A cascata de escândalos do caso Carlinhos Cachoeira, com
perdão da redundância, projeta o Brasil como a própria casa da sogra. Muitos
políticos – há exceções, felizmente - adotam três discursos: o eleitoral, da
captação de votos; o partidário, das articulações de bastidores; e o
salafrário, para amealhar dinheiro e poder.
Inúmeros empresários e comerciantes se queixam de que, no
Brasil, não se vence licitações nem se obtém recurso público sem "molhar” a mão
de políticos e funcionários do governo. A prática já está incorporada às
negociações entre empresas privadas ou pessoas e agentes públicos. Amigo meu,
ao ver sua moto recuperada pela polícia, se espantou com a lisura do
investigador, que não lhe pediu nem um centavo.
Raros os políticos brasileiros que vieram de berço
esplêndido.

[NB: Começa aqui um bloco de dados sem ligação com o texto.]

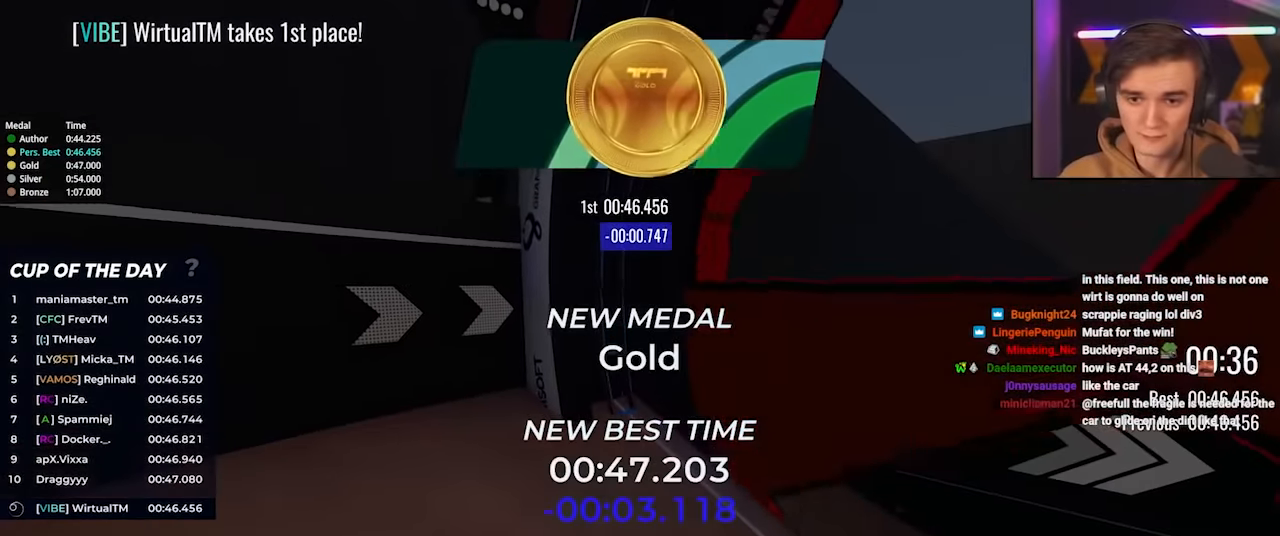
{"keys": ["up"], "events": [[284, "right", "up"]]}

E todos sabem quão cara é uma campanha eleitoral. Essa
vulnerabilidade é a porta de entrada dos corruptores, em geral travestidos de
lobistas. Aproximam-se do político e se tornam facilitadores de suas vontades e
necessidades: empregos aos parentes; viagens em jatinhos; férias em locais
paradisíacos; presentes caros etc.
Na primeira fase, o corruptor nada pede, apenas oferece.
Demonstra um desprendimento e dedicação ao político de fazer inveja a madre
Teresa de Calcutá. Essa aproximação, que socialmente faz o político passar da
classe econômica à executiva, introduzido aos prazeres privativos do mundo dos
ricos, cria vínculos de amizade.
A segunda fase se inicia quando o político se sente na
obrigação de ser grato ao amigo. Em que posso ajudá-lo? Ora, o amigo tem seus amigos:
as empresas que o abastecem de recursos para abrir caminhos na intrincada
burocracia da floresta governamental. Começam então as facilitações obtidas
pelo político: licitações fajutas; informações privilegiadas; nomeações
convenientes; tráfico de influência etc.
A terceira fase da transformação do exercício de um mandato
popular em casa da sogra é o caixa de campanha. O político não pode perder
eleição. E para ganhá-la precisa de visibilidade (poucos a alcançam) e dinheiro
(imprescindível). Criam-se o caixa um, legal, declarado à Justiça Eleitoral, e
o caixa dois, por baixo dos panos, abastecido pelo amigo lobista e outras vias
escusas.
É possível acabar com a corrupção? No coração humano,
anabolizado por ambições desmedidas, jamais. Há, contudo, antídotos objetivos:
financiamento público das campanhas eleitorais; controle da administração
pública pela sociedade civil; ficha limpa também quanto ao patrimônio familiar
acumulado; apurações rápidas e punições rigorosas aos corruptos.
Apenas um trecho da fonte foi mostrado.